Lateral Epicondylitis (Tennis Elbow)
Overuse injuries to the elbow are very common and can put a quick stop to anyone’s activity.
The most common problem afflicting tennis players is lateral epicondylitis or “tennis elbow,” which is a tendonitis of the outside part of the elbow. We see this most commonly in players who do not warm up properly or play too much their first time out on the court after a long hiatus.
The tendons on the top of the hand all attach up at the elbow on the outside or lateral part of the elbow. If you are right handed, it most commonly afflicts your right elbow.
This tendonitis of the elbow can be very painful and can cause pain to radiate down the forearm to the hand. It can also cause a weakness of your grip and make it difficult to hold your racquet. It can also be associated with entrapment of the nerve at the elbow, called radial tunnel syndrome.
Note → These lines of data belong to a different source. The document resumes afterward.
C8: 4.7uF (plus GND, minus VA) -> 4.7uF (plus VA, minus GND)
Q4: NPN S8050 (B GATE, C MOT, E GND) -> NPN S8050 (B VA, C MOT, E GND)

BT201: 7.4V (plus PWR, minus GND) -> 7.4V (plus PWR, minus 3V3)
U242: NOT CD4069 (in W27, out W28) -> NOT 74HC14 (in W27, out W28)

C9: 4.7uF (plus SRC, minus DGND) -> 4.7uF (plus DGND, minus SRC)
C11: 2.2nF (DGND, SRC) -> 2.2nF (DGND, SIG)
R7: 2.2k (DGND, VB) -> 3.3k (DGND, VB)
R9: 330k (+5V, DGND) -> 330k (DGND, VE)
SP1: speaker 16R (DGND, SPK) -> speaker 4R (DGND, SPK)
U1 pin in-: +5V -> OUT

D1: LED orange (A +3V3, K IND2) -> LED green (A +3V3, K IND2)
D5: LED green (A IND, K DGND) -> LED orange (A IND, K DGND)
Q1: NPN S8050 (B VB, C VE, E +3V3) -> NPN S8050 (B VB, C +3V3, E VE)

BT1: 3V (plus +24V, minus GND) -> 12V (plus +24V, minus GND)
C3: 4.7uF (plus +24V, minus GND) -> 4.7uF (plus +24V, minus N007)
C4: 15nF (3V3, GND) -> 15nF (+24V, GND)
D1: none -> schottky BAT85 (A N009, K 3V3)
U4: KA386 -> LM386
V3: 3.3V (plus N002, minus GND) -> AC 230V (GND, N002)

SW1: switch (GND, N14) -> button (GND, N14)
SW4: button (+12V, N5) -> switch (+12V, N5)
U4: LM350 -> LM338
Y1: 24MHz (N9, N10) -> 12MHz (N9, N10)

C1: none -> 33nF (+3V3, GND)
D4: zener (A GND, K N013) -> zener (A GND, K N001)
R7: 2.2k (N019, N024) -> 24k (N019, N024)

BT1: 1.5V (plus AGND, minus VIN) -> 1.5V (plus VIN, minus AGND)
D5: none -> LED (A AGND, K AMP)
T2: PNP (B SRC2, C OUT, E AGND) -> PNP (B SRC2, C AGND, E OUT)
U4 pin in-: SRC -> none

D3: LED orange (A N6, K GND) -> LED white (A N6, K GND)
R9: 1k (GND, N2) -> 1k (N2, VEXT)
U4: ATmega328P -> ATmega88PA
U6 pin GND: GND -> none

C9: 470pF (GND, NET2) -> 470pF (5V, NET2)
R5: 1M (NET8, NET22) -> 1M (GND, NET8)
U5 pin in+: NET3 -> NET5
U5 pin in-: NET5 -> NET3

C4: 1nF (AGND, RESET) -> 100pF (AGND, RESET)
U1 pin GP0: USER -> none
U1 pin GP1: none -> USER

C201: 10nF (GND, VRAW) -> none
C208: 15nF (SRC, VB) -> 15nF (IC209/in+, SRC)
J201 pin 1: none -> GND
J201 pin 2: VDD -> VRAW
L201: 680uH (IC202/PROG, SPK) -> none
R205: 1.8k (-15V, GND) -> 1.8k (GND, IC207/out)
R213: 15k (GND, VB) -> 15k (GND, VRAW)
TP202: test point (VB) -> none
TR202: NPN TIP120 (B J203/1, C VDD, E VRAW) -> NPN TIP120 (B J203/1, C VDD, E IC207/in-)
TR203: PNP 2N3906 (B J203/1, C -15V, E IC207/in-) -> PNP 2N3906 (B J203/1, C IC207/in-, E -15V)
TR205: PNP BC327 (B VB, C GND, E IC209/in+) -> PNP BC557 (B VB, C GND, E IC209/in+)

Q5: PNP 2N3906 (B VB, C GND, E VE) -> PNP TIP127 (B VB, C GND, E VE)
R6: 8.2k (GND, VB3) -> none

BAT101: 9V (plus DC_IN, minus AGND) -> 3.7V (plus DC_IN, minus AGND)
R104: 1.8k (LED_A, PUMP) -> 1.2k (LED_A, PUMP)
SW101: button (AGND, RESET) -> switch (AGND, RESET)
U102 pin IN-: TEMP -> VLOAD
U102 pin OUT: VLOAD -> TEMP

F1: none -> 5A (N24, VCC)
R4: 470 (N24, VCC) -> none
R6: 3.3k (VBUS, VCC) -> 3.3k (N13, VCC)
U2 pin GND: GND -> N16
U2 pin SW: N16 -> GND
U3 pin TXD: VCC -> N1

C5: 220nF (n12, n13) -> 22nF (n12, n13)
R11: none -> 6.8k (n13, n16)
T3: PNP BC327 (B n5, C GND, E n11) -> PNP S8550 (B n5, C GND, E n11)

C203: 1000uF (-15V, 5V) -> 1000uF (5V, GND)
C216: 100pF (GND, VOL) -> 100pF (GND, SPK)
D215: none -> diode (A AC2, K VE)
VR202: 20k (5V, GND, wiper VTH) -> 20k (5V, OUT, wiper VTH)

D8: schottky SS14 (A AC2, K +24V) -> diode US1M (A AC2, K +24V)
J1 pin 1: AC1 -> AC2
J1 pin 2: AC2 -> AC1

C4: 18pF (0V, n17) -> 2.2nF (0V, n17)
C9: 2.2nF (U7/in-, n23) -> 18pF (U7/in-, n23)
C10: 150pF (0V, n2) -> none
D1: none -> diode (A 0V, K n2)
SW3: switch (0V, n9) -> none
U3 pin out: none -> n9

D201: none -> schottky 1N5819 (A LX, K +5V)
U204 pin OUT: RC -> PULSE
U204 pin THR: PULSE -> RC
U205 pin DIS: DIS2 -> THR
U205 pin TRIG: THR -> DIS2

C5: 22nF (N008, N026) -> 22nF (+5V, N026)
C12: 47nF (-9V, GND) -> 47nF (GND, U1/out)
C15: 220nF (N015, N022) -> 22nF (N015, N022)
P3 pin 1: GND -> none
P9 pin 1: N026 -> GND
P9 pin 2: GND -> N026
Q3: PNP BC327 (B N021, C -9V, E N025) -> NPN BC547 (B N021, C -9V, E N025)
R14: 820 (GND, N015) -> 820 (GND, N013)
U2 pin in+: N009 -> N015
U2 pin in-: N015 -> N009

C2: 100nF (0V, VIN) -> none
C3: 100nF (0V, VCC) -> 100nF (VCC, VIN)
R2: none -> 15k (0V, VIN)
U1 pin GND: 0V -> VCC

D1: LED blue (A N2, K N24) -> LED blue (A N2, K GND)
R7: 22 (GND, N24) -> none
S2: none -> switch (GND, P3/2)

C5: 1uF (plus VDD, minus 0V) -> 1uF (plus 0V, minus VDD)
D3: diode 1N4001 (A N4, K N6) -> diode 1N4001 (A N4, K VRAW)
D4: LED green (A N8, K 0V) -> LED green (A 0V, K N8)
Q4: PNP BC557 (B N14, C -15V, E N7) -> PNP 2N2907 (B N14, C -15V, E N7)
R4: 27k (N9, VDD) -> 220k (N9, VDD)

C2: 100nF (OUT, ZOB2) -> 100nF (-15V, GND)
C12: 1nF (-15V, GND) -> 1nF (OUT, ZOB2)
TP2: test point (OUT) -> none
This causes pain, numbness, and tingling in the thumb and index finger of the hand and can eventually lead to permanent nerve damage if not treated properly. This can also put quite a damper on your stroke so it is important not to ignore it and to seek advice from a sports medicine physician. Early treatment is the best way to avoid long term problems.
Conservative treatment often is a good treatment option for lateral epicondylitis. Here are some simple tips to avoid getting tennis elbow:
1) Regularly do stretches of the forearm muscles to promote flexibility of the muscles and tendons of the forearm and hand. By keeping the elbow straight, stretch the wrist both directions to work the forearm muscles.
2) Squeeze a tennis ball or some other rubber ball for at least five minutes a day. This can be done while driving home from a stressful day at the office or even at work while on the telephone.
3) Do wrist curls using a very light weight and then do reverse curls of the wrist, all with the elbow straight to work the forearm muscles.
4) Always stretch before and after playing. If the elbow is sore after playing, ice the area for at least 15 minutes after playing.
5) A brace worn around the forearm while playing can also help reduce the strain around the elbow and helps give your elbow a break.
If your elbow pain does not go away, it may be time to seek medical attention from a qualified sports medicine physician as most of these injuries can be treated without surgery. Other useful information about common injuries can found at the American Academy of Orthopaedic Surgeons website at www.aaos.org or www.orthoinfo.org with more information concerning all types of orthopaedic injuries.